Stored data entries:
_____

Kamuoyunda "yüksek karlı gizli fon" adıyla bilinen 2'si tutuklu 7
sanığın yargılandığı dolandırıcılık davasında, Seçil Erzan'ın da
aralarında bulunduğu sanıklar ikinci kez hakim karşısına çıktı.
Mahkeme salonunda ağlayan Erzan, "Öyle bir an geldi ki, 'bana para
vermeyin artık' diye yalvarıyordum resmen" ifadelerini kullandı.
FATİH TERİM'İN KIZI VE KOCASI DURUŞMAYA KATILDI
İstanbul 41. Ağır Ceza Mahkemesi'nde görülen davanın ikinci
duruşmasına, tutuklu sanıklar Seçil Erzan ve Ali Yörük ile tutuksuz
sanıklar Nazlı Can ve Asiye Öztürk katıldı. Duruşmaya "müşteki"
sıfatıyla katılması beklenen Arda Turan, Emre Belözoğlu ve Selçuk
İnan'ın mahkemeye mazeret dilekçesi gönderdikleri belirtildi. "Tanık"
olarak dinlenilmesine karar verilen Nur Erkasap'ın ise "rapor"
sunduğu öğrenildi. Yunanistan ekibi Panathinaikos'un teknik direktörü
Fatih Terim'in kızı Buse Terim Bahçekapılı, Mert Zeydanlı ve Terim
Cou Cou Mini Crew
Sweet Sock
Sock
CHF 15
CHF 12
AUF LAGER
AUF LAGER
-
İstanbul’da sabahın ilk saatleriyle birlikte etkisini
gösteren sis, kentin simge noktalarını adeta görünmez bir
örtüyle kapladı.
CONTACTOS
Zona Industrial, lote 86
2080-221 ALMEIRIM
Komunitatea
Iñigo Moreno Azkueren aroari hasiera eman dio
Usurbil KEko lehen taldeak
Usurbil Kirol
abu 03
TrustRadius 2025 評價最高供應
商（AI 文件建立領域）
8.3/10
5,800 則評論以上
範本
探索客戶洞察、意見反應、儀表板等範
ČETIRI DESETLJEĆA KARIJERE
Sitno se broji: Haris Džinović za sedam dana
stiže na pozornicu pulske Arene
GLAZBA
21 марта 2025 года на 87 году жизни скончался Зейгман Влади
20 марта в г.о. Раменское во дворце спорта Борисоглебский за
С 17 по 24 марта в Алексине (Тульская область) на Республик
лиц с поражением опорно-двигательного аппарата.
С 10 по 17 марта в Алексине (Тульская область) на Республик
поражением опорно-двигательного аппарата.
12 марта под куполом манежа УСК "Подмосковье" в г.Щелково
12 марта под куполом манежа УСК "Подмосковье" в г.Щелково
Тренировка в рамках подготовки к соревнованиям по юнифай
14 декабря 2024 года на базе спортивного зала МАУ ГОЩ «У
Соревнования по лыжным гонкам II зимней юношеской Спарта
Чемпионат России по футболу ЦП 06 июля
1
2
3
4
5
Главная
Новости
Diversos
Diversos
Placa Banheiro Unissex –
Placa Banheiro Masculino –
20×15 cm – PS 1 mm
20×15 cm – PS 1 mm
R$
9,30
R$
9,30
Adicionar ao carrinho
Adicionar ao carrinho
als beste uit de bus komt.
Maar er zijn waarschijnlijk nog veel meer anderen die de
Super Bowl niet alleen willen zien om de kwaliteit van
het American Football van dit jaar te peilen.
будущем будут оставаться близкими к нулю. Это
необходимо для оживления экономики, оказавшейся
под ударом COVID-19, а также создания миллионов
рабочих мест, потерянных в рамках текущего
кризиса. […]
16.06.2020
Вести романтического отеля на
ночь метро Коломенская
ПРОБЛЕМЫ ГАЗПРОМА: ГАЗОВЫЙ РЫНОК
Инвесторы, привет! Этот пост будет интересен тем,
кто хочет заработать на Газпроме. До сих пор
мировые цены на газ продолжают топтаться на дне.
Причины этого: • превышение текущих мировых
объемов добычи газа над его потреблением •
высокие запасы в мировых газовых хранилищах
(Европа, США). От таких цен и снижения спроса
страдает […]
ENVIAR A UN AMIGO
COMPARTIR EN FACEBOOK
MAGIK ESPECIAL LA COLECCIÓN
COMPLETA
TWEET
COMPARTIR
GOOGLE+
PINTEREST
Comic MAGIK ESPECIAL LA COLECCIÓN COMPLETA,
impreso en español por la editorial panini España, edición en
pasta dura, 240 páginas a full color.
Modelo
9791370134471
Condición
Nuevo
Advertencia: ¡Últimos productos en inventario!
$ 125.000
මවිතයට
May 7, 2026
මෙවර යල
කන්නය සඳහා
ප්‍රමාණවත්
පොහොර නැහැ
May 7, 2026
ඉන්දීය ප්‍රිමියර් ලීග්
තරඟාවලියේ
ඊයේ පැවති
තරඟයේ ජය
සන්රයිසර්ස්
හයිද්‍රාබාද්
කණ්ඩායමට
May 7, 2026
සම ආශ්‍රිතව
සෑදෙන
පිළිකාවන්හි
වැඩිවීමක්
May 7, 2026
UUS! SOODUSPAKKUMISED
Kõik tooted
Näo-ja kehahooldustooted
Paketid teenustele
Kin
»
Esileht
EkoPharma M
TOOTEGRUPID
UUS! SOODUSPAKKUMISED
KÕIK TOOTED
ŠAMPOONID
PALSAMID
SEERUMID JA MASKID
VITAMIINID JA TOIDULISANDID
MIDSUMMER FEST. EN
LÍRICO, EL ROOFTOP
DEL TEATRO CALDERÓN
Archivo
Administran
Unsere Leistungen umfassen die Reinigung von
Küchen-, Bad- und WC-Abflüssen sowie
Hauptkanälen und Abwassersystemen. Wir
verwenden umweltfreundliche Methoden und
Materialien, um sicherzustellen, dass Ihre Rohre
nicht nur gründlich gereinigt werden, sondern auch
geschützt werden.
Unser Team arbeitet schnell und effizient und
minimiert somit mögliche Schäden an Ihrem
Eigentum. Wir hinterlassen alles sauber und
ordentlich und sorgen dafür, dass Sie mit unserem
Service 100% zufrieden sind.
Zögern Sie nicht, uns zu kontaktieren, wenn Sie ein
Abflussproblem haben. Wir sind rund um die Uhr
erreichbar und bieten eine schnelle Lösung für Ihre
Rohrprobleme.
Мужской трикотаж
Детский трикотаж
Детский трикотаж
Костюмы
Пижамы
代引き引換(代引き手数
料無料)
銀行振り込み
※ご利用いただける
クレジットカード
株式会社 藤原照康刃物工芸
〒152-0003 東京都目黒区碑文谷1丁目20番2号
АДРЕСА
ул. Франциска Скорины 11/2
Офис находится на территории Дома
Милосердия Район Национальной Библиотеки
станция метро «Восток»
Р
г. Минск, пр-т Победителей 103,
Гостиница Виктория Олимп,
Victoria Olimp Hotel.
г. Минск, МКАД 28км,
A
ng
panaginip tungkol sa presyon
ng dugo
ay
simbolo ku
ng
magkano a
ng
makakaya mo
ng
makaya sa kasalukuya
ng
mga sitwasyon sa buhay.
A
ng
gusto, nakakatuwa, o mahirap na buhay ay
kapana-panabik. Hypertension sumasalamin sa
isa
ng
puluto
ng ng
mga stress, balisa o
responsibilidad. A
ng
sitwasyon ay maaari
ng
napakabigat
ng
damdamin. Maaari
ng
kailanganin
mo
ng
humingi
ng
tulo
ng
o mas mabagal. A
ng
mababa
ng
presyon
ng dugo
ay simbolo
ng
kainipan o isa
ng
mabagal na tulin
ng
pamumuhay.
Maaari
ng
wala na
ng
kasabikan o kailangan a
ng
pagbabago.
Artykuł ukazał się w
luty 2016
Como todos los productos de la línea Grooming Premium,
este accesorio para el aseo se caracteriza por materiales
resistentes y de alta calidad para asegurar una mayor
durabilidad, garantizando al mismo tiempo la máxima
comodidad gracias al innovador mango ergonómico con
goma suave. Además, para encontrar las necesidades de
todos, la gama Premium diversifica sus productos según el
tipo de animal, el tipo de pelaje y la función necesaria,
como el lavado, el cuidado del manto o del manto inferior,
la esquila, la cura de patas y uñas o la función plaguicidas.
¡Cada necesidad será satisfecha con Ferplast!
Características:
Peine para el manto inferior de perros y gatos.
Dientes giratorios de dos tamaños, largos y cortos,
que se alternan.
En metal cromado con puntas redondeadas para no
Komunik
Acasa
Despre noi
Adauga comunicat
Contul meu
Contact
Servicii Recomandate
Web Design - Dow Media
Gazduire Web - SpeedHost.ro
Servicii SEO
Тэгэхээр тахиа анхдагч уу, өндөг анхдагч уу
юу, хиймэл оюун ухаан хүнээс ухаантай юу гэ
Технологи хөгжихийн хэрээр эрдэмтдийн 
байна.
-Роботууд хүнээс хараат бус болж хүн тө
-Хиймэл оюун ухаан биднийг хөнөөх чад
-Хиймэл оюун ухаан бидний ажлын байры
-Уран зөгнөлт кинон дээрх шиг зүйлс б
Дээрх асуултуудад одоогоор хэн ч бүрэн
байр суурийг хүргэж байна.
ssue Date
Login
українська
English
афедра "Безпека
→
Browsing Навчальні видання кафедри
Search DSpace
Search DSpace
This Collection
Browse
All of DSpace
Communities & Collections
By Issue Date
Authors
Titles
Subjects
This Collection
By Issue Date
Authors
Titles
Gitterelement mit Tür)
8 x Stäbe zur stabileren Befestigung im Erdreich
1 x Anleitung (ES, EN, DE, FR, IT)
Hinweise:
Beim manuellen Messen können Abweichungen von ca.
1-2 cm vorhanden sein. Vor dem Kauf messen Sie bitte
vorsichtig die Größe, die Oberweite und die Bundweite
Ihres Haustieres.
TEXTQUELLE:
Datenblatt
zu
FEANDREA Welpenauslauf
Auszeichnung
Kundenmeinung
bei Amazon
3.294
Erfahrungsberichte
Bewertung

_____

Work to be completed: Your output should consist only of the lines from the one containing "Ihres Haustieres." to the end of the records above, each retyped exactly.

Exercise answer:
Ihres Haustieres.
TEXTQUELLE:
Datenblatt
zu
FEANDREA Welpenauslauf
Auszeichnung
Kundenmeinung
bei Amazon
3.294
Erfahrungsberichte
Bewertung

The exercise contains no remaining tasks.